Но подул ветер, посудина зачерпнула левым бортом воды, а камыши наподдали с правого, и лодчонка начала медленно тонуть. Куда уж тут думать? Плач стал маленько тише, но не умолк. Тот, кого принесло Лихо к берегу, не мог либо не хотел выбираться. Ирга облизала пересохшие губы и, осторожно ступая по кочкам, чтобы не увязнуть в топи, подобралась к камышам. Протянула руку – не достать! Отломила ветку и шлёпнула ею по задравшемуся носу посудины.

– Эй, кто там? Зверь али человек? – как могла грозно спросила она.

Скулёж стих, а после на днище кто-то завозился, от чего судёнышко лишь быстрее пошло тонуть. Ирга приказала:

– Вылазь! А не то хуже будет!

Но вместо того, чтобы подчиниться, человек, а Ирга уже не сомневалась, что в лодке прятался никакой не зверь, перевалился через борт и… целиком скрылся в реке. Только вода забурлила!

– Чтоб тебя Щур драл! – выругалась рыжуха и кинулась следом.

Чужаки Гадючий яр не любили ещё и за то, что причалить, не зная места, было никак не можно. Берега сплошь топкие, болотистые. Станешь не там – провалишься в бочаг. А оставишь судно без присмотру, речные духи утянут на вязкое дно – не сыщешь. Так вышло и на сей раз. Недолго лодчонку удерживали на поверхности камыши, но куда им справиться с непосильной тяжестью! И вот теперь русалки пускали со дна пузыри и веселились, деля добычу – лодку и человека. Да и пусть бы им! Что Ирге неизвестный чужак? Но словно толкнул её кто под колено, и вот уже девка сама – бултых!

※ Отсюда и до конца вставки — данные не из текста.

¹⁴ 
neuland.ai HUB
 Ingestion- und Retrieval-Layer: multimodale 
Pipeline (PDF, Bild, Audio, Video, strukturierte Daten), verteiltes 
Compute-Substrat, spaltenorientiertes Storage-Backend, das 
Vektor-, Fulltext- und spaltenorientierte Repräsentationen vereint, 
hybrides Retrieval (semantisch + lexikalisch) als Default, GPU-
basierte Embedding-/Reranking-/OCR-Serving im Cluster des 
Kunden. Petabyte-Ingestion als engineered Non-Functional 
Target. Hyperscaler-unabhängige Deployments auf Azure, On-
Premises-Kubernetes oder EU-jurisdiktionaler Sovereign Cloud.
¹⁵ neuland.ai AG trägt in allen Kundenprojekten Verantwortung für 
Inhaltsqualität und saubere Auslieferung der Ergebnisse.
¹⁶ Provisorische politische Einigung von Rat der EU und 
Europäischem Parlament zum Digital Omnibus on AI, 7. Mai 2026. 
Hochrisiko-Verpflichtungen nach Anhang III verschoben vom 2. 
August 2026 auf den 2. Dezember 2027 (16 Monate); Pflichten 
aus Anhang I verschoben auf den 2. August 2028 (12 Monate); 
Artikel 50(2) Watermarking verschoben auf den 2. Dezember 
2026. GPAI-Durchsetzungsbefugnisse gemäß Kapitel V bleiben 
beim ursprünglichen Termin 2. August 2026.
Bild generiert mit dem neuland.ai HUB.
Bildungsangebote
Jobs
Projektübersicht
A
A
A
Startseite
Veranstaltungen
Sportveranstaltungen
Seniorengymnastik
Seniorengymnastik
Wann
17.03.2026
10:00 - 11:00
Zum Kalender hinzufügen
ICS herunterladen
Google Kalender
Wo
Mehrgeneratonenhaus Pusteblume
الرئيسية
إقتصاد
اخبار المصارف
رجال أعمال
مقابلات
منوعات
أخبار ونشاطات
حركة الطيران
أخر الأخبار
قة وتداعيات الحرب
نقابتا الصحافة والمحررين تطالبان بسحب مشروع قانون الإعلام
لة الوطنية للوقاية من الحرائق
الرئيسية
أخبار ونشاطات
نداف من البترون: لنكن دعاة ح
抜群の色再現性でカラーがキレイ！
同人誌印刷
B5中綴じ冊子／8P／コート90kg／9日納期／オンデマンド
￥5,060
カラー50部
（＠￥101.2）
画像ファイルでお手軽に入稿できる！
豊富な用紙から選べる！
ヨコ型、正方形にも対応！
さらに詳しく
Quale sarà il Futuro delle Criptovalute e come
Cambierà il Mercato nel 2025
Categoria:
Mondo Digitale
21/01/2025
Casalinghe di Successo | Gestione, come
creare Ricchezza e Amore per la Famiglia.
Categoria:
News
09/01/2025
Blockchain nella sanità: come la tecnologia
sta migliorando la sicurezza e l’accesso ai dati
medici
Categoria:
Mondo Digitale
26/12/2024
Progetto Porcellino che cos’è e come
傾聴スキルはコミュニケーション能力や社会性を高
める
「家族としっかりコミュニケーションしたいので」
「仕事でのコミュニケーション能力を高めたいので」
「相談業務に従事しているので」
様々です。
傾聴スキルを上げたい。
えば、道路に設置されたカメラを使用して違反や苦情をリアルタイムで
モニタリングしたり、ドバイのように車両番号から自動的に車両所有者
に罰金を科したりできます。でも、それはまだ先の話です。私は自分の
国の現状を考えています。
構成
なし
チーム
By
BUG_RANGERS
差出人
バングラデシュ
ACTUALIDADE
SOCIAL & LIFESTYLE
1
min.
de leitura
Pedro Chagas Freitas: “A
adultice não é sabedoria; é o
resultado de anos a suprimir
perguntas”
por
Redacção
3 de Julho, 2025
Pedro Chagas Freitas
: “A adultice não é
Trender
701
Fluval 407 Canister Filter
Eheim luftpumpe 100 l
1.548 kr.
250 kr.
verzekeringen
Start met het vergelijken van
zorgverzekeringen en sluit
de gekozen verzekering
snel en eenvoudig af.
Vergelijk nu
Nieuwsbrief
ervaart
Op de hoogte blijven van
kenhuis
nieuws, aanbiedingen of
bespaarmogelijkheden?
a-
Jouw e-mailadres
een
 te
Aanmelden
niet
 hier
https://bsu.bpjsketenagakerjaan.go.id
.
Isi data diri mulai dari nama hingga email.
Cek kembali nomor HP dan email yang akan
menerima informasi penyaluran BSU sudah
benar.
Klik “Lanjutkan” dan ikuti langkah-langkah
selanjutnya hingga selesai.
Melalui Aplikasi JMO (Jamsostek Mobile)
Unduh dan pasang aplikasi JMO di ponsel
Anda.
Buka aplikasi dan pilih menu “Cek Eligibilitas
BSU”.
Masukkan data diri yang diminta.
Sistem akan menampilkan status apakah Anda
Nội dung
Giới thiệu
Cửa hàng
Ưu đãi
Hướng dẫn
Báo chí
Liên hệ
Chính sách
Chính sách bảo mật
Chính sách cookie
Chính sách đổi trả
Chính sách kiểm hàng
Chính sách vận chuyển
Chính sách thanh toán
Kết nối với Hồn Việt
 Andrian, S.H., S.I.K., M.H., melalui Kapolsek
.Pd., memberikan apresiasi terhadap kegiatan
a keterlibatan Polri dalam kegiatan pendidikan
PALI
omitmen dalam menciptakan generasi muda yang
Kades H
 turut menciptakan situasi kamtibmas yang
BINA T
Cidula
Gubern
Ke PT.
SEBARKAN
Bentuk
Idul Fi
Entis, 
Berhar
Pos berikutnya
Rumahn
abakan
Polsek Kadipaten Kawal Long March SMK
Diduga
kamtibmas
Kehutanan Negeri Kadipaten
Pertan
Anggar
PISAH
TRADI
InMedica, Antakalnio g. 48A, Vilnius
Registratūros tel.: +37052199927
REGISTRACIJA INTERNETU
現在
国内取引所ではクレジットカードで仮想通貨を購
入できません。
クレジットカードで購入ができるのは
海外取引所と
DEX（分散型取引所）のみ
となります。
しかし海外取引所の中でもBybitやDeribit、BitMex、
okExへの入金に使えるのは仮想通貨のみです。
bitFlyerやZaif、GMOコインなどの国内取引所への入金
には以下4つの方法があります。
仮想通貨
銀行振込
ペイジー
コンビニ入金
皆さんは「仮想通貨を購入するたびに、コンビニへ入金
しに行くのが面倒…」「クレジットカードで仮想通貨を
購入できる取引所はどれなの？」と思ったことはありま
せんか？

Грязная вода, густая, что кисель, полилась в рот и уши, илистое дно заглотило ноги до коленей. Тьма пеленою заволокла глаза: где погибель, где спасение? Второпях девка и воздуха в грудь набрать не успела, и теперь всё нутро жгло огнём. Хлебнёшь мутного киселька – навеки мертвянкой останешься. Станешь топить лодки да зазевавшихся рыбаков, плести косы из ивовых ветвей и туманов, играть на рогозе, как на свирели… Страшно!

«Выручай, бабушка!» – мысленно взмолилась Ирга.

И будто бы ответила из Тени добрая старушка! Протянула руки, в посмертии украшенные белоснежными лентами: хватайся, внученька! Ирга схватила, что схватилось, и всем своим существом потянулась к тусклому солнцу, ворочающемуся за тяжёлыми тучами.

Как выбиралась из топи сама и как волокла за собою спасённого, Ирга по сей день уразуметь не могла. Однако ж страх подстегнул, и сил хватило что на первое, что на второе. Лишь спустя время, очухавшись и извергнув из себя бурую воду, девка разглядела, кого ради чуть не утопла.

Девка! Почти девчушка: маленькая, сжавшаяся в комочек, оборванная. И нет бы поблагодарить! Безучастно глядела на спасительницу, словно ей дела не было, на этом она свете или на том.

– Как… – За хрипом Ирга собственного голоса не узнала. Прокашлялась, утерлась мокрым рукавом и спросила снова: – Как звать тебя?

Девчушка медленно-медленно моргнула, и лишь тем она в тот миг отличалась от мертвянки. А после поворотилась на другой бок.